▼▼▼

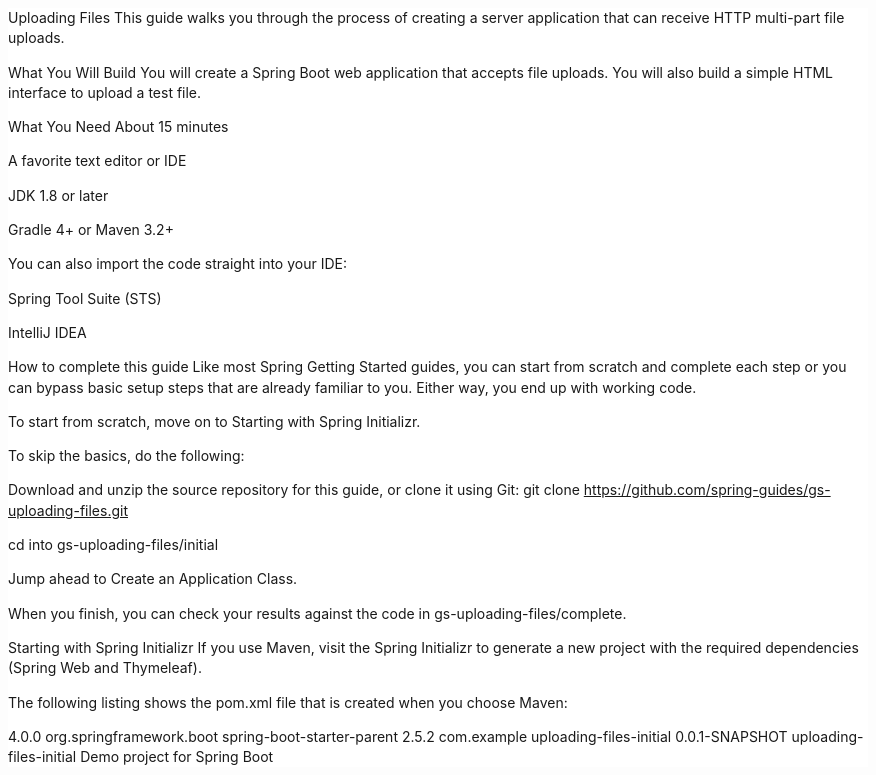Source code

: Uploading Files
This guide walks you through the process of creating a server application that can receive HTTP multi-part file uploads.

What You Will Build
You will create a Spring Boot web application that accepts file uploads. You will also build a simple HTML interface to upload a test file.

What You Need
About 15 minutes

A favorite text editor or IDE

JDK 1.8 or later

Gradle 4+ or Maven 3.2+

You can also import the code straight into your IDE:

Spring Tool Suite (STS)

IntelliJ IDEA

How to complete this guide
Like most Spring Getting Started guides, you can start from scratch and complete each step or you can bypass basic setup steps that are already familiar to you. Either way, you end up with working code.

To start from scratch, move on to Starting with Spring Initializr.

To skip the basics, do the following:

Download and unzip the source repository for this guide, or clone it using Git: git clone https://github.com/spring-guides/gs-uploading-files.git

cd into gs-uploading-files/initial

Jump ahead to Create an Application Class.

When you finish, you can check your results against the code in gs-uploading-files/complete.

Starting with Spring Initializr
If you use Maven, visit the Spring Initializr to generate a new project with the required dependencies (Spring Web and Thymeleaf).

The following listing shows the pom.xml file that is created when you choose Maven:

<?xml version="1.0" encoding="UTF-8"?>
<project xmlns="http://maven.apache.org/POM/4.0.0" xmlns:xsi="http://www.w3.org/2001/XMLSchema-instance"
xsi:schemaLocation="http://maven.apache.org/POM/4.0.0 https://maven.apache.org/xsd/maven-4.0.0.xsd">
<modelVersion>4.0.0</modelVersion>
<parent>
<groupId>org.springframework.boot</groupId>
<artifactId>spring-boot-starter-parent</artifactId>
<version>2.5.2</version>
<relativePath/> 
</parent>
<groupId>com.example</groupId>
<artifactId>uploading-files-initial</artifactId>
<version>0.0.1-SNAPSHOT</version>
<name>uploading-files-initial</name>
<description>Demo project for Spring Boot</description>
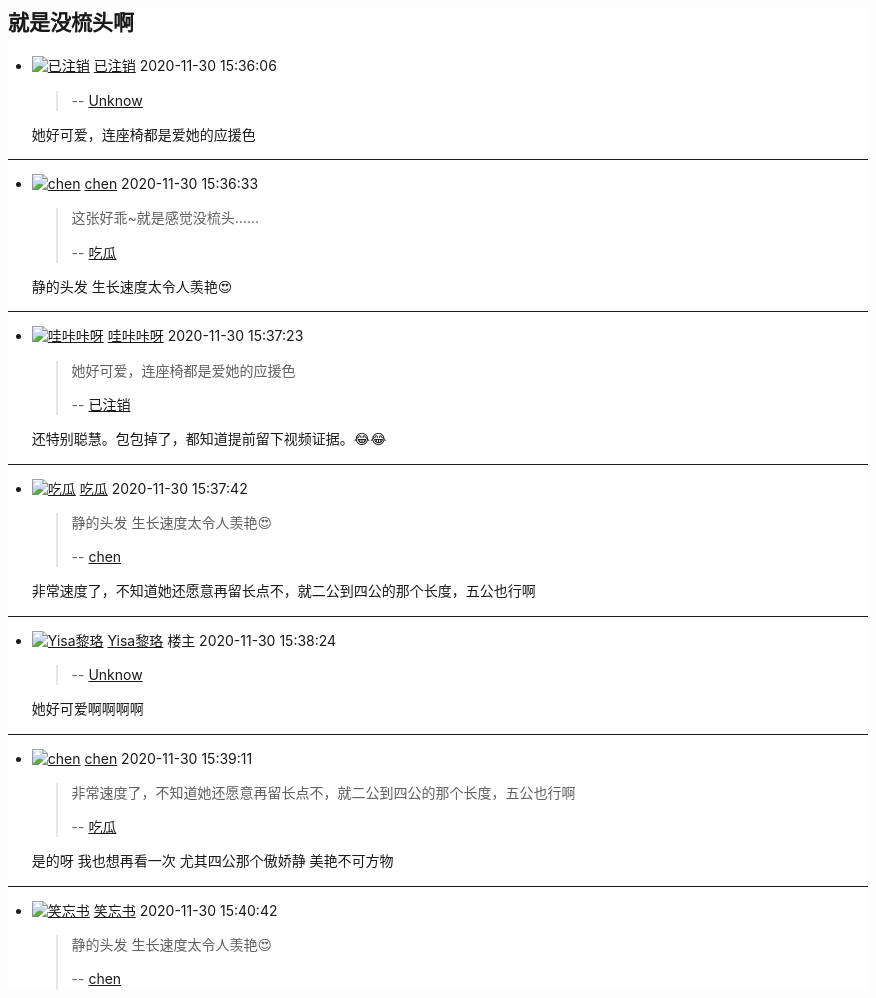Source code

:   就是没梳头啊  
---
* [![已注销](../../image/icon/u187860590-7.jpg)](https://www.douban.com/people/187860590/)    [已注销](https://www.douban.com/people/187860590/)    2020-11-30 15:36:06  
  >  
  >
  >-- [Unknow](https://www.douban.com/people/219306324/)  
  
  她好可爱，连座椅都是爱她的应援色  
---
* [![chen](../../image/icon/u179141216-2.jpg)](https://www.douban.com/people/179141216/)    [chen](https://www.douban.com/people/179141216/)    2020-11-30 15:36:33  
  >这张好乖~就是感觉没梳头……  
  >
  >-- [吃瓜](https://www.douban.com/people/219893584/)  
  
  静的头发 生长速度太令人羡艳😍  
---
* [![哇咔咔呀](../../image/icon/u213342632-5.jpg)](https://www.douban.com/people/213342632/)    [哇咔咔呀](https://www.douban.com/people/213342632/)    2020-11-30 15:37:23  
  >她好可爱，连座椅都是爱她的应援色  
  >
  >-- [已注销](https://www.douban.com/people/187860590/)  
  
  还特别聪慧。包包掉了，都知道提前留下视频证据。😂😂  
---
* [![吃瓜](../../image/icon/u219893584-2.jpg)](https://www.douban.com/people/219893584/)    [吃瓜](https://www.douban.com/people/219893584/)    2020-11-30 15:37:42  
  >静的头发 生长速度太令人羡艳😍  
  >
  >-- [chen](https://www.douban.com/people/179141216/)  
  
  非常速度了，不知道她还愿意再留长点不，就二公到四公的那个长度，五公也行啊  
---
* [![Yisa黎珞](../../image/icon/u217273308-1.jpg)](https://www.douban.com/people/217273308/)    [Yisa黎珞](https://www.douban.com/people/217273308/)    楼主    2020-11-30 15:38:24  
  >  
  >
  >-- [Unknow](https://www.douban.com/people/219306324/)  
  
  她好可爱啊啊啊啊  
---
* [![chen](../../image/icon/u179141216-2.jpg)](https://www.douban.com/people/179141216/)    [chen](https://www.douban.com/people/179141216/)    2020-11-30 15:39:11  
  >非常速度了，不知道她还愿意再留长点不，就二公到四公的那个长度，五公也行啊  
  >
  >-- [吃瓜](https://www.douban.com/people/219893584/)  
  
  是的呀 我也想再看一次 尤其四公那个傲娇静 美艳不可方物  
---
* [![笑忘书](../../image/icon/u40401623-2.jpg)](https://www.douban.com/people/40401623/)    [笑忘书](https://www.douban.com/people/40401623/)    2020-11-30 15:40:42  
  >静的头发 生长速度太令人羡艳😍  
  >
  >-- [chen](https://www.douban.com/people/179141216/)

▲▲▲

Reproduce the whole listing above word for word, dropping each image.

Result:
Source code

: Uploading Files
This guide walks you through the process of creating a server application that can receive HTTP multi-part file uploads.

What You Will Build
You will create a Spring Boot web application that accepts file uploads. You will also build a simple HTML interface to upload a test file.

What You Need
About 15 minutes

A favorite text editor or IDE

JDK 1.8 or later

Gradle 4+ or Maven 3.2+

You can also import the code straight into your IDE:

Spring Tool Suite (STS)

IntelliJ IDEA

How to complete this guide
Like most Spring Getting Started guides, you can start from scratch and complete each step or you can bypass basic setup steps that are already familiar to you. Either way, you end up with working code.

To start from scratch, move on to Starting with Spring Initializr.

To skip the basics, do the following:

Download and unzip the source repository for this guide, or clone it using Git: git clone https://github.com/spring-guides/gs-uploading-files.git

cd into gs-uploading-files/initial

Jump ahead to Create an Application Class.

When you finish, you can check your results against the code in gs-uploading-files/complete.

Starting with Spring Initializr
If you use Maven, visit the Spring Initializr to generate a new project with the required dependencies (Spring Web and Thymeleaf).

The following listing shows the pom.xml file that is created when you choose Maven:

<?xml version="1.0" encoding="UTF-8"?>
<project xmlns="http://maven.apache.org/POM/4.0.0" xmlns:xsi="http://www.w3.org/2001/XMLSchema-instance"
xsi:schemaLocation="http://maven.apache.org/POM/4.0.0 https://maven.apache.org/xsd/maven-4.0.0.xsd">
<modelVersion>4.0.0</modelVersion>
<parent>
<groupId>org.springframework.boot</groupId>
<artifactId>spring-boot-starter-parent</artifactId>
<version>2.5.2</version>
<relativePath/> 
</parent>
<groupId>com.example</groupId>
<artifactId>uploading-files-initial</artifactId>
<version>0.0.1-SNAPSHOT</version>
<name>uploading-files-initial</name>
<description>Demo project for Spring Boot</description>
Source code

:   就是没梳头啊  
---
* [![已注销](../../image/icon/u187860590-7.jpg)](https://www.douban.com/people/187860590/)    [已注销](https://www.douban.com/people/187860590/)    2020-11-30 15:36:06  
  >  
  >
  >-- [Unknow](https://www.douban.com/people/219306324/)  
  
  她好可爱，连座椅都是爱她的应援色  
---
* [![chen](../../image/icon/u179141216-2.jpg)](https://www.douban.com/people/179141216/)    [chen](https://www.douban.com/people/179141216/)    2020-11-30 15:36:33  
  >这张好乖~就是感觉没梳头……  
  >
  >-- [吃瓜](https://www.douban.com/people/219893584/)  
  
  静的头发 生长速度太令人羡艳😍  
---
* [![哇咔咔呀](../../image/icon/u213342632-5.jpg)](https://www.douban.com/people/213342632/)    [哇咔咔呀](https://www.douban.com/people/213342632/)    2020-11-30 15:37:23  
  >她好可爱，连座椅都是爱她的应援色  
  >
  >-- [已注销](https://www.douban.com/people/187860590/)  
  
  还特别聪慧。包包掉了，都知道提前留下视频证据。😂😂  
---
* [![吃瓜](../../image/icon/u219893584-2.jpg)](https://www.douban.com/people/219893584/)    [吃瓜](https://www.douban.com/people/219893584/)    2020-11-30 15:37:42  
  >静的头发 生长速度太令人羡艳😍  
  >
  >-- [chen](https://www.douban.com/people/179141216/)  
  
  非常速度了，不知道她还愿意再留长点不，就二公到四公的那个长度，五公也行啊  
---
* [![Yisa黎珞](../../image/icon/u217273308-1.jpg)](https://www.douban.com/people/217273308/)    [Yisa黎珞](https://www.douban.com/people/217273308/)    楼主    2020-11-30 15:38:24  
  >  
  >
  >-- [Unknow](https://www.douban.com/people/219306324/)  
  
  她好可爱啊啊啊啊  
---
* [![chen](../../image/icon/u179141216-2.jpg)](https://www.douban.com/people/179141216/)    [chen](https://www.douban.com/people/179141216/)    2020-11-30 15:39:11  
  >非常速度了，不知道她还愿意再留长点不，就二公到四公的那个长度，五公也行啊  
  >
  >-- [吃瓜](https://www.douban.com/people/219893584/)  
  
  是的呀 我也想再看一次 尤其四公那个傲娇静 美艳不可方物  
---
* [![笑忘书](../../image/icon/u40401623-2.jpg)](https://www.douban.com/people/40401623/)    [笑忘书](https://www.douban.com/people/40401623/)    2020-11-30 15:40:42  
  >静的头发 生长速度太令人羡艳😍  
  >
  >-- [chen](https://www.douban.com/people/179141216/)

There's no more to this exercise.